Frans van Beveren, E52
The now traditional late New Year celebration kicked off the year for the Dutch Design Foundation. Director Martijn Paulen opened the year and with it the preparations for Dutch Design Week 2018.
The meeting began with an after movie of DDW 2017, after which Paulen talked enthusiastically: “It is fantastic to see everything played back like this, together we turned the city on its head. The MediaMarkt for example, where Koert van Mensvoort demonstrated how robots and people could work together. That must have been a bit of a shock for the people who just came in to buy a USB stick.” The director looks back with satisfaction on the more than 110 locations from the last year: “People sometimes complain that there is too much to see in a single day, but then you just haven’t spent enough time here!”

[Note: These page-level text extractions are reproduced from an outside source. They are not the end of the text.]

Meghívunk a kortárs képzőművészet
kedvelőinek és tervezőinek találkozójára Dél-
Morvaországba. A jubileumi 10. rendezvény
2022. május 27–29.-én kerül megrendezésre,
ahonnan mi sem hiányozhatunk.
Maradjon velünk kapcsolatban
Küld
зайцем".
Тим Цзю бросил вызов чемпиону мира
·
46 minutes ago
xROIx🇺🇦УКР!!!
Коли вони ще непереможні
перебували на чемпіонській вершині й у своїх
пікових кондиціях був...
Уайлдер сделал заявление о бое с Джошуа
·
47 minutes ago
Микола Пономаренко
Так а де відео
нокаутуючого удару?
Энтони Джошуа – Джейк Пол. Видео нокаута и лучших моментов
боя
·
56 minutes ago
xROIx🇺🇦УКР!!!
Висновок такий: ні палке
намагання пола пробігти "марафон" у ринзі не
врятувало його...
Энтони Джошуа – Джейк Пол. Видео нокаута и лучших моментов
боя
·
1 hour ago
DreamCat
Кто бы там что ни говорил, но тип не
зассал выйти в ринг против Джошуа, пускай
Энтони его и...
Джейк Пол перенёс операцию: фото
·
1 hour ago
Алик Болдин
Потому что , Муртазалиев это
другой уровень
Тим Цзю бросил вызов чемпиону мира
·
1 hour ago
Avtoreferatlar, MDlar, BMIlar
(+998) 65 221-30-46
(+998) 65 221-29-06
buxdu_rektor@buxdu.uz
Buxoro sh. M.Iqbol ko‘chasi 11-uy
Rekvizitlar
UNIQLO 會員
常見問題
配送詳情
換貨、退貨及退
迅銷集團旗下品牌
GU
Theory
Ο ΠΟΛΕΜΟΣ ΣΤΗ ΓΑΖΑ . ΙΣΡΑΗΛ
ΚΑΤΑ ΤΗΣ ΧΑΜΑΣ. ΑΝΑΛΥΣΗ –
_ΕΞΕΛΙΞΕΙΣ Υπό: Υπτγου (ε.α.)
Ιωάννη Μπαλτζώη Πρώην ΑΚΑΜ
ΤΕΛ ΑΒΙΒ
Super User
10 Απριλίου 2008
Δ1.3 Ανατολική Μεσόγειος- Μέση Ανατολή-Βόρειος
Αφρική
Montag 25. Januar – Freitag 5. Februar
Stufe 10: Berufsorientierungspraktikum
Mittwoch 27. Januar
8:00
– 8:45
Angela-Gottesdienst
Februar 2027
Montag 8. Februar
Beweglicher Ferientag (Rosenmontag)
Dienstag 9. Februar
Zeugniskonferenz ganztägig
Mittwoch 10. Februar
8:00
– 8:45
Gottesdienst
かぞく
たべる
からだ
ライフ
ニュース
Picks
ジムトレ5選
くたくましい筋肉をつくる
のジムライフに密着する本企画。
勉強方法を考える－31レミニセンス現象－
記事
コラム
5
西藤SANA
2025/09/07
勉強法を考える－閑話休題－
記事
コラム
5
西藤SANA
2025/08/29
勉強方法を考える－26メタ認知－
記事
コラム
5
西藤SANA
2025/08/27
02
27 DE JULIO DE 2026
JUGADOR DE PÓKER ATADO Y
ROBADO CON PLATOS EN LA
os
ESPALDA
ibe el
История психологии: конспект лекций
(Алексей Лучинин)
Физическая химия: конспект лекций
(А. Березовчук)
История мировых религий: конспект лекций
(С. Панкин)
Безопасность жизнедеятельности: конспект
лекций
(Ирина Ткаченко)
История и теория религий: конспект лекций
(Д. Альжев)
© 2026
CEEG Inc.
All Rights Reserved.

Paulen reflects on last year’s edition and in doing so immediately looks forward to the coming year: “Last year we set up various embassies based on themes for the World Design Event. That was very successful, so we have decided to retain a number of the themes.” It wasn’t just components from the programme that went well, the media attention for DDW had a positive vibe. An important part of this was the television programme De Toekomstbouwers, where designers were given in-depth exposure and they were able to show what they do, and most especially why they do it. During DDW 2018 there will be a second season of this programme. A part of Dutch Design Week that is going to be tackled differently this year is the Dutch Design Awards show. The award show that was previously held during the week will now take place in June.
What if Lab
In addition to the week in October, there are a number of other projects that the Dutch Design Foundation is organising. One of them is What if Lab, where designers are linked to companies, government authorities or other parties. “What if lab was established because we believe so deeply in the ability of designers that we wanted to offer them a stage. In addition, we have noticed that there are parties in the market who would like to entrust the solving of issues to them.”
This year designers will be placed before new challenges in the What if Lab. Both the NS and the Association of Netherlands Municipalities (VNG) have new questions for designers to find answers to. The VNG is to continue with the What if Lab: Local government meets Design. This year it will focus on three topics: radicalisation, E-health and Smart City.

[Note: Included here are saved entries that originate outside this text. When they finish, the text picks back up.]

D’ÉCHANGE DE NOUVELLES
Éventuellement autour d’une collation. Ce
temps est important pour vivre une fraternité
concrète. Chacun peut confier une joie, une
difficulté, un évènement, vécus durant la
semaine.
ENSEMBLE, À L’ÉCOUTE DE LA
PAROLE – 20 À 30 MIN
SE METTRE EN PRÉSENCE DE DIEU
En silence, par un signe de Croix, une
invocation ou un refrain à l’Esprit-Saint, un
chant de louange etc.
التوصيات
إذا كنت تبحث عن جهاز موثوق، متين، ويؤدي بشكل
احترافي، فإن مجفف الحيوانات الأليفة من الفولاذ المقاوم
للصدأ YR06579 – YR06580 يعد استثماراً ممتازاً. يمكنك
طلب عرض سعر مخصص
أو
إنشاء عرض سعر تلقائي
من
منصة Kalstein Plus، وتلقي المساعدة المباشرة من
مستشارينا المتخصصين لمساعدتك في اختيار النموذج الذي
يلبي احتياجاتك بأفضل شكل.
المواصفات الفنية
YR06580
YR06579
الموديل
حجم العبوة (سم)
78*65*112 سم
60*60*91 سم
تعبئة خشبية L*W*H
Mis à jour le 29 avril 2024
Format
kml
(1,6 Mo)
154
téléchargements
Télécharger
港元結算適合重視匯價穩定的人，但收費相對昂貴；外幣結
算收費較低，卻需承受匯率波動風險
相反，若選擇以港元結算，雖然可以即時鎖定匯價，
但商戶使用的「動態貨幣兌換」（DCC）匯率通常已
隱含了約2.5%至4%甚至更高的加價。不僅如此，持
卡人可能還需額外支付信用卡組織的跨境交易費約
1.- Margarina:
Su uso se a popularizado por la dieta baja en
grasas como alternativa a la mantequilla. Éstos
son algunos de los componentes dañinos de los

The NS is doing things a little differently this year. Instead of focussing on the train journey itself, this time it is the turn of the stations. Ruud Mols from the NS explains: “This year we’re going to get to work on the stations. Stations are all unique buildings, that are located in unique environments where unique passengers come and go. Stations shouldn’t become efficient transfer operations but rather personalised places.” According to Mols, it should no longer be a station, but ‘My station’. The question that designers could ponder over is: What if the unique combination of station, environment and people became a unique experience.
Electric Design Rides
The cars with art objects on the roof, which ferry DDW visitors around Eindhoven, are not to be supplied by Volvo this year. The Swedish car manufacturer has had to give up its place for the sake of the environment. This year all the cars will be electric. The French brand Renault is going to supply the cars.